*** Available records Section Begins ***

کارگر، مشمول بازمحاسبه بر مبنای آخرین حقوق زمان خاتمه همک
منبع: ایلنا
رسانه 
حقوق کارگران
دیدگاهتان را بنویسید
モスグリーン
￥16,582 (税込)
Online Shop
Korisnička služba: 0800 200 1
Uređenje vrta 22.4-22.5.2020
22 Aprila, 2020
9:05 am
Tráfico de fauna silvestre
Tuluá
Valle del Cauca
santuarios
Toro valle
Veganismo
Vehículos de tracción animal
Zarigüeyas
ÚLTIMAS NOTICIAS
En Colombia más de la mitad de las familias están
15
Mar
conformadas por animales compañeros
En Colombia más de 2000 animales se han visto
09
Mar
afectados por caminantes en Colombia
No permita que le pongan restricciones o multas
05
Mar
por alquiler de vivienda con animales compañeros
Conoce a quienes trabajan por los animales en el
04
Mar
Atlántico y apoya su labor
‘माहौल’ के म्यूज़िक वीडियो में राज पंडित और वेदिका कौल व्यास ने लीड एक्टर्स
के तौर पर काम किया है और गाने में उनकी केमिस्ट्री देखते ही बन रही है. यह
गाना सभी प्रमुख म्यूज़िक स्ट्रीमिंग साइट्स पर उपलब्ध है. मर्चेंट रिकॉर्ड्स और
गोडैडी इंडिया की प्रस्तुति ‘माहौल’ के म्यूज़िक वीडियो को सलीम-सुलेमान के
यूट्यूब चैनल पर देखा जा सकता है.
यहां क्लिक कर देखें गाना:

*** Available records Section Ends ***
*** Available records Section Begins ***

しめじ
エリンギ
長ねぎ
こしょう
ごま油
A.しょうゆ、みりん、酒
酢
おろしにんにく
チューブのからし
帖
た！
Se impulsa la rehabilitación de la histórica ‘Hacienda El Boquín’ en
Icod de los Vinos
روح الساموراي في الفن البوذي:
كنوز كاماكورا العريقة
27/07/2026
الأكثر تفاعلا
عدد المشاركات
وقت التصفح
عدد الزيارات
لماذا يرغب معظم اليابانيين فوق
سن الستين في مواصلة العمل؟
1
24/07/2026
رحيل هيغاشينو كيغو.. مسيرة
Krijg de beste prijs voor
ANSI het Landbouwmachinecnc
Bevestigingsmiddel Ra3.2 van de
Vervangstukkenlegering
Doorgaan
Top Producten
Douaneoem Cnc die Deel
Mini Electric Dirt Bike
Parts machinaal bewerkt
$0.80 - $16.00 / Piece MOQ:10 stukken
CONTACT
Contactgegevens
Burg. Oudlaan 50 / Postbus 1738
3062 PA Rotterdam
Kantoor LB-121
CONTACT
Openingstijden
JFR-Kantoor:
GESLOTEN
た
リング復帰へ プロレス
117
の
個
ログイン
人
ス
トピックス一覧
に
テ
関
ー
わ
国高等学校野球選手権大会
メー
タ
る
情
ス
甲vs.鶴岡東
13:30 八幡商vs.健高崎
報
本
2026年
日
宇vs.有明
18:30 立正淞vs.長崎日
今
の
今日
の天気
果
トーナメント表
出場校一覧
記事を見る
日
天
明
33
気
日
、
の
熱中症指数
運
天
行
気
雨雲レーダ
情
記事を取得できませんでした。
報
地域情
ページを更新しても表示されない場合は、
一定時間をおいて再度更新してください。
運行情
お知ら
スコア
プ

*** Available records Section Ends ***

- What you will do
Return every line of the listing that has the word "حقوق" in it.

- Solution for this exercise
کارگر، مشمول بازمحاسبه بر مبنای آخرین حقوق زمان خاتمه همک
حقوق کارگران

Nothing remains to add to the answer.